JOB ITEM ::
Transcribe, without any change, the line that includes "일본 독도 역사 왜곡 시정 촉구 대회 개최" and all the lines that come after it in the material below.

DATA TO EXAMINE ::
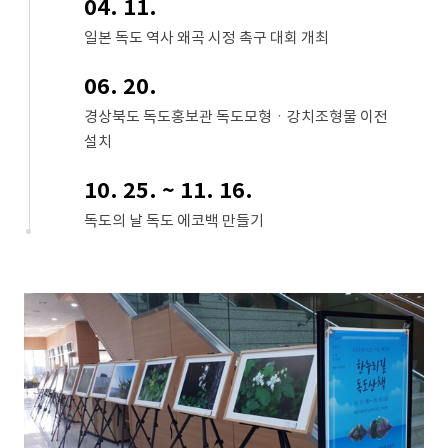
04. 11.
일본 독도 역사 왜곡 시정 촉구 대회 개최
06. 20.
경상북도 독도홍보관 독도모형ㆍ강치조형물 이전
설치
10. 25. ~ 11. 16.
독도의 날 독도 에코백 만들기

OUTPUT FOR THIS EXERCISE ::
일본 독도 역사 왜곡 시정 촉구 대회 개최
06. 20.
경상북도 독도홍보관 독도모형ㆍ강치조형물 이전
설치
10. 25. ~ 11. 16.
독도의 날 독도 에코백 만들기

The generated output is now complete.